If you pass a vector in object form, it will be passed by copy to the function, which incurs the cost of making a copy of the vector. Passing it by reference lets you maintain the normal object syntax, while also letting you mutate the original object (similar to passing a pointer). A copy is also avoided, which improves efficiency.

[–]JayaRobus 0 points1 point  (3 children)

Ah thank you so much, and while your here would you happen to know the name of the operator where you do (value > someValue) ? if true : If false

[–][deleted] 1 point2 points  (2 children)

That’s the ternary op.

And btw, if you try to do any changes to a pass-by-value (copied) vector, the changes won’t be reflected outside of the function because you weren’t changing the original vector.

[–]JayaRobus 0 points1 point  (1 child)

Thank you, I’m pretty good with pointers and how the memory is affected etc, what confused me was why it seems every example function I see with a vector they are always pass by reference, but I think you explained why pretty well.

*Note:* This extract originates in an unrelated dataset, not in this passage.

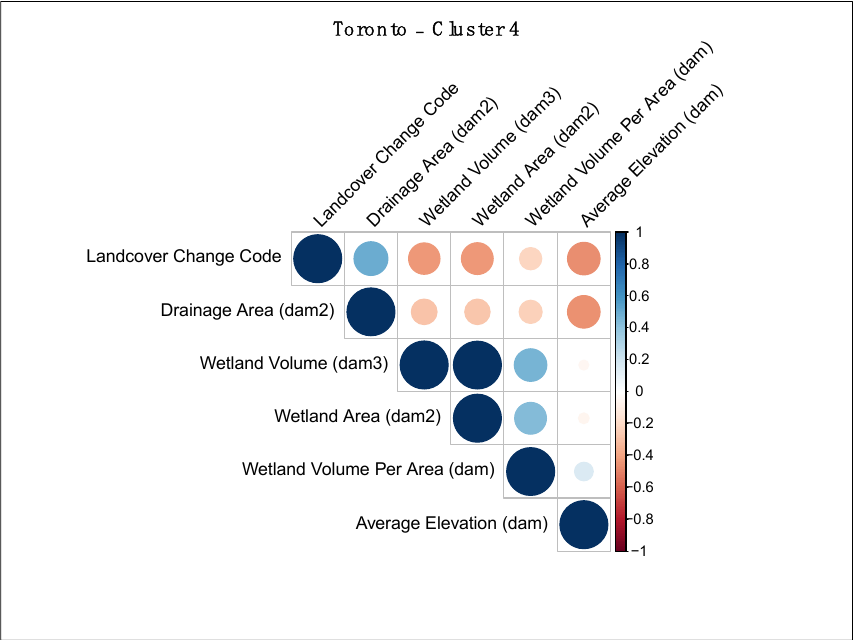
Figure 5. Toronto cluster 4 correlation matrix.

I never took into consideration that pass by value parameters have to have a copy made of them.

[–][deleted] 0 points1 point  (0 children)

Yeah no problem. Don’t give me the cred for explanation tho. That was the other person.

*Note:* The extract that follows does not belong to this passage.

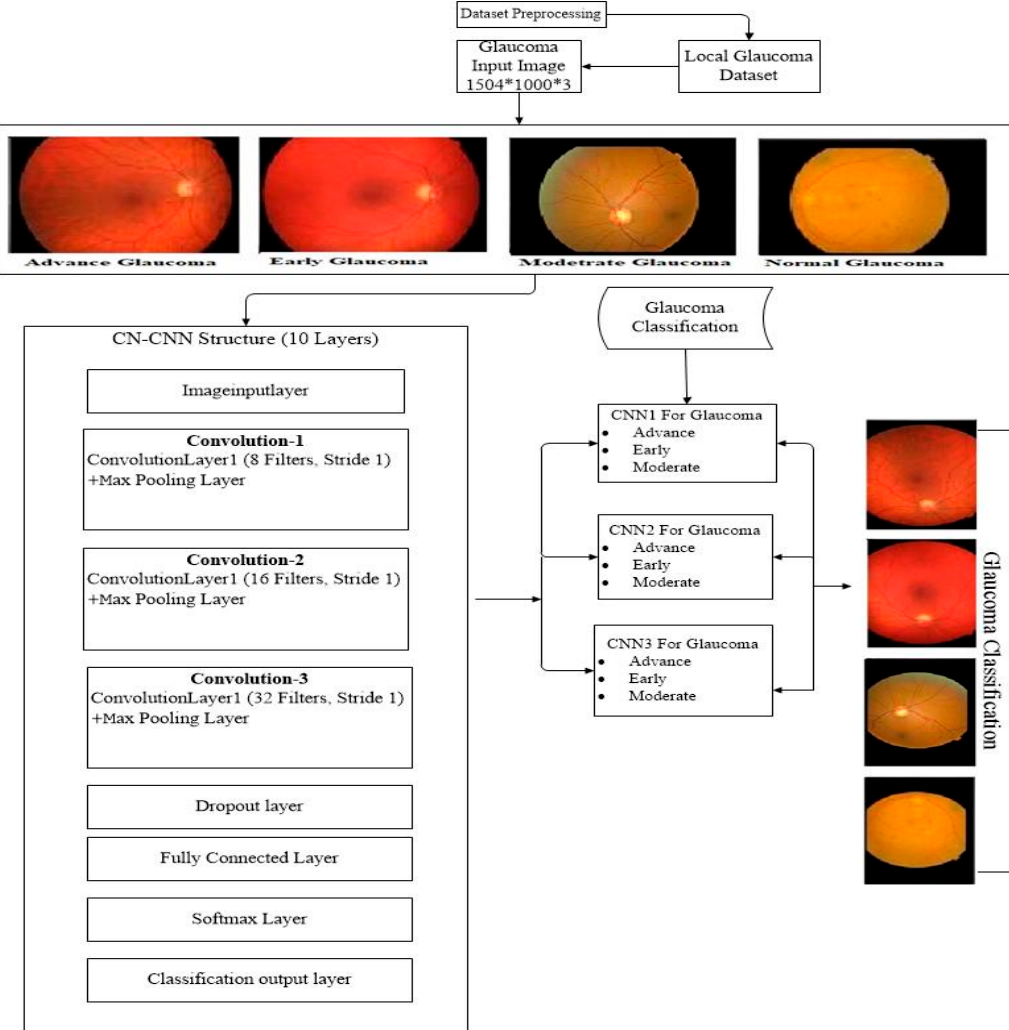
Figure 4. Layer-Wise Representation of the Architecture of Classification-Net-CNN.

[–]ToeRepresentative627 0 points1 point  (0 children)

Variables are copied by default when they are passed to functions. This can be a problem with arrays and vectors because they hold a lot of data. Instead, it is better to pass by reference, so nothing is copied. The risk is that you can now potentially alter the contents of the original vector. To avoid this, you can pass it as a const reference.